Instruction => Convert everything from the start of the items down to and including the line containing "nguyện vọng của" into a Markdown table with two columns, No and Line. Give each non-blank line its own numbered row and omit blank lines.
Data provided Start Marker
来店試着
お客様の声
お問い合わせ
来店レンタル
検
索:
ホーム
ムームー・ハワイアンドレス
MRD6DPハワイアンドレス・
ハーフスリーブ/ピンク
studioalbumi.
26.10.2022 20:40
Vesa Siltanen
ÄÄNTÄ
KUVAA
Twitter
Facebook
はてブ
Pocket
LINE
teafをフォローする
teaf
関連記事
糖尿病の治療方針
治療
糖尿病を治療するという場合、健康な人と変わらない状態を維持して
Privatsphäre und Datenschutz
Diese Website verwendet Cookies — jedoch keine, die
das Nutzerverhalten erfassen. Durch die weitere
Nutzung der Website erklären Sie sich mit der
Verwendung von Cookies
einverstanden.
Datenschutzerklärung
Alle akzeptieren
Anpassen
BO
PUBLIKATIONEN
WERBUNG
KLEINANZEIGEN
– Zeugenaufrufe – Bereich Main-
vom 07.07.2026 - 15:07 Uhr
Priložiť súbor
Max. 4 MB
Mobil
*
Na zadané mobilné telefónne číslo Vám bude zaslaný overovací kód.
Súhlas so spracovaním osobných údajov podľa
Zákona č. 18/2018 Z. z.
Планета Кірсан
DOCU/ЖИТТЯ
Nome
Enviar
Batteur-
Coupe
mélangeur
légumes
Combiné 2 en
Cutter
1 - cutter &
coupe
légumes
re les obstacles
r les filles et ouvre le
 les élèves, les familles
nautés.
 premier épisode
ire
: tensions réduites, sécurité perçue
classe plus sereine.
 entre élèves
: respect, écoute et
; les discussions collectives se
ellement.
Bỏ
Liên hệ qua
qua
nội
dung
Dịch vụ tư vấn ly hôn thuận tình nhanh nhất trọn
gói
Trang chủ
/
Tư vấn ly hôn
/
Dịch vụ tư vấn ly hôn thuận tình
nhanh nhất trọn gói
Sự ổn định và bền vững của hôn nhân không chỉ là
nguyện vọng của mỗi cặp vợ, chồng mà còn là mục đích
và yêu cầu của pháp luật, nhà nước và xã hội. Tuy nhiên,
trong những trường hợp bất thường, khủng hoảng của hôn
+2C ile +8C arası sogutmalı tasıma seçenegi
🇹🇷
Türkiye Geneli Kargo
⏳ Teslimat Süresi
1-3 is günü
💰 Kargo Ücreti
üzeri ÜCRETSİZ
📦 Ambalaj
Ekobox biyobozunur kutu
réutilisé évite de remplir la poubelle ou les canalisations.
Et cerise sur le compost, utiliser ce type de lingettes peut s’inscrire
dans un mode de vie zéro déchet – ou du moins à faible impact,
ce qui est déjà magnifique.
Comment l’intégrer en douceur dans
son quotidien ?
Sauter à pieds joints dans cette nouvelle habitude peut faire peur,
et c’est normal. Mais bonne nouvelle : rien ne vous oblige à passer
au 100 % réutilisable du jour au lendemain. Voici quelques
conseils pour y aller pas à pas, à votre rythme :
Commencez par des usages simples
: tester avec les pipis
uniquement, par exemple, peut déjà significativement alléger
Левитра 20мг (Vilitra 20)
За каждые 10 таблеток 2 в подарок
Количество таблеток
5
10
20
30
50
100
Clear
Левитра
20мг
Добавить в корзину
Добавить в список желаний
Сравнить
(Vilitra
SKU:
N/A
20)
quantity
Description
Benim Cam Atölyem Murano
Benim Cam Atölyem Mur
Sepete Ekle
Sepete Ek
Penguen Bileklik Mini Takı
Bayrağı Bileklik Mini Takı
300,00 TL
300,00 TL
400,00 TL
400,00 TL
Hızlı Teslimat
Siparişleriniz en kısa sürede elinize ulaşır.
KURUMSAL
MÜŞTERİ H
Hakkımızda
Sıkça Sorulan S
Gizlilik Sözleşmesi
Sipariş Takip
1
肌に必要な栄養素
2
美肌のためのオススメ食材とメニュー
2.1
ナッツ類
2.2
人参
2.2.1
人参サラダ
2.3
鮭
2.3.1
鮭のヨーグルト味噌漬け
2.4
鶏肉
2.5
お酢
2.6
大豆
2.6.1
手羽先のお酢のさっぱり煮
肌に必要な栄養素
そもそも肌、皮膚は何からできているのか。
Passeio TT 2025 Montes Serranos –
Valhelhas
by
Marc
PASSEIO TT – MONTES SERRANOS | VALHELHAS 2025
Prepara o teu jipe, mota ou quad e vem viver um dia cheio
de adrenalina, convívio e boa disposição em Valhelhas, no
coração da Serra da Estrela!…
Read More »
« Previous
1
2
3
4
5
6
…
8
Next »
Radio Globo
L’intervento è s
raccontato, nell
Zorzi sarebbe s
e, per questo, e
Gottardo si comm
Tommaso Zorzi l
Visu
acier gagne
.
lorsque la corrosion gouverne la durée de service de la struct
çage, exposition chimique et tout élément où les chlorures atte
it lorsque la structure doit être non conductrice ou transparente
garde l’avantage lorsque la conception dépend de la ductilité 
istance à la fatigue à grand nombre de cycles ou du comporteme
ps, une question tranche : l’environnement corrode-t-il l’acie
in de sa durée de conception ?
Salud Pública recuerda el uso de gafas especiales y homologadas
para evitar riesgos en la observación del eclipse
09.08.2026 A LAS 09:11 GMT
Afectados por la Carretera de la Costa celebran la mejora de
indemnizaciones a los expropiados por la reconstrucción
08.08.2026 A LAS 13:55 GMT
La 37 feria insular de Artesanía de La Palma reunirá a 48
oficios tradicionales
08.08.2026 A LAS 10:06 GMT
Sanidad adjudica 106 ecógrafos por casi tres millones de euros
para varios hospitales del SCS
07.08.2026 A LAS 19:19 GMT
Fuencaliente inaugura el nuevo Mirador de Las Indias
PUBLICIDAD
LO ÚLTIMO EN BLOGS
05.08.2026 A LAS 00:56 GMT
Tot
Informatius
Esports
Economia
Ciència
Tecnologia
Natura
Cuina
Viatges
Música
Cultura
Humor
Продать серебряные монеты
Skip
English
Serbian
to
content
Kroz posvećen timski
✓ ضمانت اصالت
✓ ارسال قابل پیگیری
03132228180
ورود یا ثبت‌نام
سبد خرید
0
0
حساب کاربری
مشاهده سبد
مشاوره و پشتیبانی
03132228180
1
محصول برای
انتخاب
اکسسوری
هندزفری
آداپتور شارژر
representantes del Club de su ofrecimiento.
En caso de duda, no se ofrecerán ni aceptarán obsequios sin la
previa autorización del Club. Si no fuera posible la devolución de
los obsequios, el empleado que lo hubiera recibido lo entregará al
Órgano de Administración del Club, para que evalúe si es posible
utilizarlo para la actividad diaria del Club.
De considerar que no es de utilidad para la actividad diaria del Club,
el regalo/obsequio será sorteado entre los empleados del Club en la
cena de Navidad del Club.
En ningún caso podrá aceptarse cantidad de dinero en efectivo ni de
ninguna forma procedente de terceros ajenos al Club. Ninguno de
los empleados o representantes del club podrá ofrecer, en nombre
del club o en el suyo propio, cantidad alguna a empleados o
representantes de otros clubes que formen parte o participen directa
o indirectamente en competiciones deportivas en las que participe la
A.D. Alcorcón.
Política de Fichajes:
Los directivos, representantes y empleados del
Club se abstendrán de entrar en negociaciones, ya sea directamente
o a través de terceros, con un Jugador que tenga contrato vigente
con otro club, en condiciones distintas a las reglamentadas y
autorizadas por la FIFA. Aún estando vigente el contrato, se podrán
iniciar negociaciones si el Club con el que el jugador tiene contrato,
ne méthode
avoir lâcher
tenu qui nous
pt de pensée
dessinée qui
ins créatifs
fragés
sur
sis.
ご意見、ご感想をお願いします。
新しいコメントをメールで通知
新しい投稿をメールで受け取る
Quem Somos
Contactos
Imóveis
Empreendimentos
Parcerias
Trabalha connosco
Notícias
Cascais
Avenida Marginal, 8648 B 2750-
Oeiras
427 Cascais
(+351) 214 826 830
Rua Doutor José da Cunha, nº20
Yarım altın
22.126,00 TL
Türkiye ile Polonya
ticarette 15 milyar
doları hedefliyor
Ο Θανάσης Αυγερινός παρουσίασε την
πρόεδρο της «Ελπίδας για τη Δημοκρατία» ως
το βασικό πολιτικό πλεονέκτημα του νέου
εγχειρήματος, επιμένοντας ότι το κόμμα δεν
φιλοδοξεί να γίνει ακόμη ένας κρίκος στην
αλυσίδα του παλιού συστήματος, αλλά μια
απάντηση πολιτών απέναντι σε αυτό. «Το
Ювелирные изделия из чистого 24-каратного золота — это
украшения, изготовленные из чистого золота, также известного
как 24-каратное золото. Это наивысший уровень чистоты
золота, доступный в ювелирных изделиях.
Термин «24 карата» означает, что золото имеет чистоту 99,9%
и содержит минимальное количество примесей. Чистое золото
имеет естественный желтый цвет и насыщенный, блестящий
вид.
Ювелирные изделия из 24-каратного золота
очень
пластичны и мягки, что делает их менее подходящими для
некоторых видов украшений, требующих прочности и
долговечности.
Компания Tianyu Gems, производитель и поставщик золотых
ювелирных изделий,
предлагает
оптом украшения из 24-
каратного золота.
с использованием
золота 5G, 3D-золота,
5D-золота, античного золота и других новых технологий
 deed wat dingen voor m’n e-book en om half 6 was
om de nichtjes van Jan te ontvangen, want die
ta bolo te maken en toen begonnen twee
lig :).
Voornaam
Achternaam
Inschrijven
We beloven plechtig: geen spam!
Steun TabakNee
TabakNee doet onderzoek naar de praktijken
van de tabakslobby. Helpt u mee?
Data provided End Marker
Solution for this exercise =>
| No | Line |
|---|---|
| 1 | 来店試着 |
| 2 | お客様の声 |
| 3 | お問い合わせ |
| 4 | 来店レンタル |
| 5 | 検 |
| 6 | 索: |
| 7 | ホーム |
| 8 | ムームー・ハワイアンドレス |
| 9 | MRD6DPハワイアンドレス・ |
| 10 | ハーフスリーブ/ピンク |
| 11 | studioalbumi. |
| 12 | 26.10.2022 20:40 |
| 13 | Vesa Siltanen |
| 14 | ÄÄNTÄ |
| 15 | KUVAA |
| 16 | Twitter |
| 17 | Facebook |
| 18 | はてブ |
| 19 | Pocket |
| 20 | LINE |
| 21 | teafをフォローする |
| 22 | teaf |
| 23 | 関連記事 |
| 24 | 糖尿病の治療方針 |
| 25 | 治療 |
| 26 | 糖尿病を治療するという場合、健康な人と変わらない状態を維持して |
| 27 | Privatsphäre und Datenschutz |
| 28 | Diese Website verwendet Cookies — jedoch keine, die |
| 29 | das Nutzerverhalten erfassen. Durch die weitere |
| 30 | Nutzung der Website erklären Sie sich mit der |
| 31 | Verwendung von Cookies |
| 32 | einverstanden. |
| 33 | Datenschutzerklärung |
| 34 | Alle akzeptieren |
| 35 | Anpassen |
| 36 | BO |
| 37 | PUBLIKATIONEN |
| 38 | WERBUNG |
| 39 | KLEINANZEIGEN |
| 40 | – Zeugenaufrufe – Bereich Main- |
| 41 | vom 07.07.2026 - 15:07 Uhr |
| 42 | Priložiť súbor |
| 43 | Max. 4 MB |
| 44 | Mobil |
| 45 | * |
| 46 | Na zadané mobilné telefónne číslo Vám bude zaslaný overovací kód. |
| 47 | Súhlas so spracovaním osobných údajov podľa |
| 48 | Zákona č. 18/2018 Z. z. |
| 49 | Планета Кірсан |
| 50 | DOCU/ЖИТТЯ |
| 51 | Nome |
| 52 | Enviar |
| 53 | Batteur- |
| 54 | Coupe |
| 55 | mélangeur |
| 56 | légumes |
| 57 | Combiné 2 en |
| 58 | Cutter |
| 59 | 1 - cutter & |
| 60 | coupe |
| 61 | légumes |
| 62 | re les obstacles |
| 63 | r les filles et ouvre le |
| 64 |  les élèves, les familles |
| 65 | nautés. |
| 66 |  premier épisode |
| 67 | ire |
| 68 | : tensions réduites, sécurité perçue |
| 69 | classe plus sereine. |
| 70 |  entre élèves |
| 71 | : respect, écoute et |
| 72 | ; les discussions collectives se |
| 73 | ellement. |
| 74 | Bỏ |
| 75 | Liên hệ qua |
| 76 | qua |
| 77 | nội |
| 78 | dung |
| 79 | Dịch vụ tư vấn ly hôn thuận tình nhanh nhất trọn |
| 80 | gói |
| 81 | Trang chủ |
| 82 | / |
| 83 | Tư vấn ly hôn |
| 84 | / |
| 85 | Dịch vụ tư vấn ly hôn thuận tình |
| 86 | nhanh nhất trọn gói |
| 87 | Sự ổn định và bền vững của hôn nhân không chỉ là |
| 88 | nguyện vọng của mỗi cặp vợ, chồng mà còn là mục đích |